[Exercise directions]: In the abstract on lysosomes, which two treatment options are named as available for some lysosomal storage diseases?

[Passage to read]:
- - -

Abstract
Lysosomes are specialized cell structures that serve as the garbage collection system of the body‘s cells. The lysosome contains components that clean up various types of cellular “trash” and are responsible for activating the recycling process. When lysosomes do not work properly, trash accumulates in the cells, eventually leading to a sick cell and cell death. This can lead to the development of several lysosomal storage diseases. Symptoms of these diseases vary in severity, from symptoms that barely affect a patient’s life up to symptoms already starting at birth that greatly reduce life expectancy. Two treatment options are available for some of these diseases that can ameliorate symptoms, the enzyme replacement therapy and substrate reduction therapy. A new research approach called gene therapy, provides a potential cure. In this article, we will explain the role of lysosomes and what happens when they do not work properly. We will also provide details about the available treatments and how gene therapy could be a breakthrough in the field.

- - -

[Data extract]:

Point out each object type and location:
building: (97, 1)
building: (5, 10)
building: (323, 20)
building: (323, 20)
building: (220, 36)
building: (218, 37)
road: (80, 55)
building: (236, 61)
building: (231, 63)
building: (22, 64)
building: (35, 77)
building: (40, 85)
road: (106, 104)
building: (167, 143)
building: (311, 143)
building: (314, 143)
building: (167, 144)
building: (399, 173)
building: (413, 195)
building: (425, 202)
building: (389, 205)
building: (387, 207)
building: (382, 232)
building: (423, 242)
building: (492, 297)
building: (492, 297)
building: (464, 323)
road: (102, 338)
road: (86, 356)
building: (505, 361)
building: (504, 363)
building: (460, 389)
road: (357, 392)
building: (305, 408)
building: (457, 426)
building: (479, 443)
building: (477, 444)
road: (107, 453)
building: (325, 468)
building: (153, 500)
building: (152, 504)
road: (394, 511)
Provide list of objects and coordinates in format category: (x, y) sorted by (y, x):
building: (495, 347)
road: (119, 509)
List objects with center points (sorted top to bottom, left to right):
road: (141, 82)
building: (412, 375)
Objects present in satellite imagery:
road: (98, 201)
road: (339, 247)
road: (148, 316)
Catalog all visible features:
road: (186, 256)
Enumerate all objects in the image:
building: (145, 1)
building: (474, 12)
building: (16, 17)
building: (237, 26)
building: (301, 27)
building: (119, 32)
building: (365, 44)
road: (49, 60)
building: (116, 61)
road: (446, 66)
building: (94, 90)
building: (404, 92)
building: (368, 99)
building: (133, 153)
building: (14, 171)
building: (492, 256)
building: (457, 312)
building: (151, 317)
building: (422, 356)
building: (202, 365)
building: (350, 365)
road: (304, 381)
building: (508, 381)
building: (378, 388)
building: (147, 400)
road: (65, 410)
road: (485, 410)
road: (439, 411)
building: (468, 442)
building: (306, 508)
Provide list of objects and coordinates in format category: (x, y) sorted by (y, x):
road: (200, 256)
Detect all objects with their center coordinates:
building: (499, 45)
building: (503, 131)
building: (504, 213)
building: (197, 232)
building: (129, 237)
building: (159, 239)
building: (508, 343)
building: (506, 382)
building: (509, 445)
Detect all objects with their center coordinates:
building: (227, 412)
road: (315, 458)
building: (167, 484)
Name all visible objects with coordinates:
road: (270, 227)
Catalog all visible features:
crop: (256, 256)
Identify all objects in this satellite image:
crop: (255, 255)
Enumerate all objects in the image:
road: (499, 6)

- - -

[Your response]: Enzyme replacement therapy and substrate reduction therapy.